--- START OF Records to process ---

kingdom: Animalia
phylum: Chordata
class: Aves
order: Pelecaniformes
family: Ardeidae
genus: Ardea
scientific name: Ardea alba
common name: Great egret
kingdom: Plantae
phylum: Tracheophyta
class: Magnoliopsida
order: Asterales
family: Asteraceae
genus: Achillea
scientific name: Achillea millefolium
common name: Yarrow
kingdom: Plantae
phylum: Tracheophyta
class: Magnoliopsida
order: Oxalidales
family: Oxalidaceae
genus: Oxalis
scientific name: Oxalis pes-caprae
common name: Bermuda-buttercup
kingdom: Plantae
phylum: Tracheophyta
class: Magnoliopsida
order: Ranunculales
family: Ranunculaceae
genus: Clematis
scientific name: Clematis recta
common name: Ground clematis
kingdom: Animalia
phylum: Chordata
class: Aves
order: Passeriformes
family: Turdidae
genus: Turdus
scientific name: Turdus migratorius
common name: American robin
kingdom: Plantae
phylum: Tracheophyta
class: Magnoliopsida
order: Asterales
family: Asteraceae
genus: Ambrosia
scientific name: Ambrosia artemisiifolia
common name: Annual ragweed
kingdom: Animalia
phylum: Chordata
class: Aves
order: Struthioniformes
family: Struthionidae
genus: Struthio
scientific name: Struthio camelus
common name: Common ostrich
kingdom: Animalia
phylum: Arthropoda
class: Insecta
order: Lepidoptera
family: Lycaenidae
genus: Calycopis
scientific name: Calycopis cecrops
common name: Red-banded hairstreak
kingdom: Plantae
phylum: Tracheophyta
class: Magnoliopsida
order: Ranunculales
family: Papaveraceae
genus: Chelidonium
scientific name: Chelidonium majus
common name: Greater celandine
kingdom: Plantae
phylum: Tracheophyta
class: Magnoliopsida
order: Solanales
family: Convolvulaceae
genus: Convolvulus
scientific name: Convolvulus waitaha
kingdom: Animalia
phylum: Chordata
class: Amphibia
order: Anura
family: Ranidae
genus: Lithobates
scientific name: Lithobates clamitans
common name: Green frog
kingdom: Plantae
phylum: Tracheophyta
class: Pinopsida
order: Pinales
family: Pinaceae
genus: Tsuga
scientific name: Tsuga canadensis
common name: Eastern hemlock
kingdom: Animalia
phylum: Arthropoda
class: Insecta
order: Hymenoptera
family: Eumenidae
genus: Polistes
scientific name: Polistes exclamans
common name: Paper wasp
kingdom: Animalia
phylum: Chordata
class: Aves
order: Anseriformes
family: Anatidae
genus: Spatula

--- END OF Records to process ---

• [Task requirements]
Change every "scientific name" to "binomial name" in the items, from the first line up to and including the line with "scientific name: Achillea millefolium". Reproduce only those lines, with nothing else altered.

• [Exercise solution]
kingdom: Animalia
phylum: Chordata
class: Aves
order: Pelecaniformes
family: Ardeidae
genus: Ardea
binomial name: Ardea alba
common name: Great egret
kingdom: Plantae
phylum: Tracheophyta
class: Magnoliopsida
order: Asterales
family: Asteraceae
genus: Achillea
binomial name: Achillea millefolium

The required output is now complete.